28 thoughts on “When your future is different.

  1. I love this post , for me it was a 6 weeks old but I totally understand these words and 11 years on we got a diagnosis but I will always feel I belong in swan xxx

    Liked by 1 person

    1. We received a sort of diagnosis after 11 years too. A gene was identified but we are no further forward with knowing anything.

      I still remember that feeling of being lost and scared though and I wish someone had told me then that it would all be okay.


      1. yea we got our diagnosis on 3rd of Jan this year they found the gene change on the mTOR gene and the condition is smith-kingmore syndrome, one of 28 apperntly most in America 1 in Japan 1 in Belgium but the family in Belgium said they were told there is a 70 year women , Archie is eldest in facebook group though so not much to go on. xxxxx


  2. That must have been really difficult, we had no indications at any scans. Flossie just missed her developmental milestones, it was a dawning realisation that life was going to be very different to that which we had anticipated. Some very dark days at the beginning of that process, but I wouldn’t change my daughter for the world. (I do continue to try and change the world for my daughter though…)


    1. Even after that scan it was a constant trickle of more information. There is always a lot to take in after every appointment too, isn’t there? And, every time I think I am doing okay, something will pull the rug from under me again.x


    1. It is a complicated and emotional experience. Some days I wear my #YouGotThis shirt because I need to remind myself that I can do it.

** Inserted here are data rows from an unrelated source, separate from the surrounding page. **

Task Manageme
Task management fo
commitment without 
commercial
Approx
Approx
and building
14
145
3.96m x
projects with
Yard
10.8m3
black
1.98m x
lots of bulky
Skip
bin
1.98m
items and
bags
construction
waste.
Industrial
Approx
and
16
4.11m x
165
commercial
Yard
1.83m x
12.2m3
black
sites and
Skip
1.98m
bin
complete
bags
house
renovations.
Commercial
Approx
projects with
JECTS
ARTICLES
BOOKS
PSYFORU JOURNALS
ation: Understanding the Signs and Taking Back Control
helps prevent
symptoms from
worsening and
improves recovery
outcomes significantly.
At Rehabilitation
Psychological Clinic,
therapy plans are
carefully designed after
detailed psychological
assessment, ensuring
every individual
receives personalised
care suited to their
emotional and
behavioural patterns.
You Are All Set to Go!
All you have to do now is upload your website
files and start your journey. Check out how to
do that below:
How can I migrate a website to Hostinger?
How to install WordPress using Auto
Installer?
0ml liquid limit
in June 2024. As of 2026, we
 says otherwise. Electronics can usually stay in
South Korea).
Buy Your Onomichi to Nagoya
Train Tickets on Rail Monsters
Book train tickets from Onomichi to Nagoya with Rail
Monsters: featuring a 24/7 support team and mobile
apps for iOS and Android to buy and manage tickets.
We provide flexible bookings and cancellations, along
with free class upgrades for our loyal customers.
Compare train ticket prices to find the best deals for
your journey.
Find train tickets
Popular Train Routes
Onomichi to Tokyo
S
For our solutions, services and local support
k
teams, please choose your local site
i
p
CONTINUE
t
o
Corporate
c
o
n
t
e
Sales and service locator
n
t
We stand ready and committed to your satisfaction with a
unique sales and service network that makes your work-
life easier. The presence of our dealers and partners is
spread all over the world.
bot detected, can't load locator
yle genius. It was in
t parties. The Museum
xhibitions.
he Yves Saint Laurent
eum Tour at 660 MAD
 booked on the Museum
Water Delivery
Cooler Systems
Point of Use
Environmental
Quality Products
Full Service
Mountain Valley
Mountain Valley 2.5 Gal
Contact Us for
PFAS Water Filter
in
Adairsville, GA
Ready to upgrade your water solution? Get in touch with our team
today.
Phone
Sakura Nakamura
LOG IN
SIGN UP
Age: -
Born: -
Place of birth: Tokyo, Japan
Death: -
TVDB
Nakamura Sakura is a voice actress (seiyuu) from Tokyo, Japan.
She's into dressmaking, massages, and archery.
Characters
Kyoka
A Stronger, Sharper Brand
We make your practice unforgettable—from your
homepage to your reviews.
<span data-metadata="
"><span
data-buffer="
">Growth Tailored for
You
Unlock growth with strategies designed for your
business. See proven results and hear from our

  3. I clearly remember crying over the fact that Harry wouldn’t get to join cubs or play an instrument. Such minor things but it seemed he was going to be robbed of everything, I was going to be robbed of doing those things with him. Thankfully things turned out better than they anticipated – he never joined cubs and doesn’t want to play an instrument either 😂 It is a grieving process, you deal with one bit of information and then something new comes along. I love how you still find time to support everyone around you when no one could blame you for being selfish but it’s just not in you. Thanks for sharing this x

    Liked by 1 person

    1. Thank you.

      It really is overwhelming in the early days. And it does keep on coming. Glad to have good friends to share it with though.x


  4. I’m in tears as I write this, I was that Mum too during my first pregnancy. You just don’t expect to hear that there’s something wrong, our outcome was different, our baby only lived for 70 minutes.
    I am so pleased to read that you are so positive x #BlogCrush

    Soffy // themumaffairs.blogspot.com


    1. And I am in tears as I read your words. No matter how difficult things are at times, I always hold on to how lucky we are to have our amazing son. He was not expected to be here beyond his second birthday so we know how fortunate we are.

      Much love.x


  5. “You are still in everyone else’s world but they are not in yours”… that struck a chord with me. What a good way to describe that feeling. You are strong mama, I’m in awe ❤ #BlogCrush


  6. Great post, if somewhat difficult to read, being reminded about all those thougts and hopes from before diagnosis. I love my child above everything in the world, and we have other hopes and dreams now, but it can still sting a little bit, when thinking about some of the things that we thought that the future might hold.
    Some very good points about finding support and connections online, that has been an absolute lifesaver for me! x #BlogCrush

    Liked by 1 person

    1. Thank you. That day at the beach was one of the best days ever, just being able to watch my son having fun instead of being the person working hard to make things happen.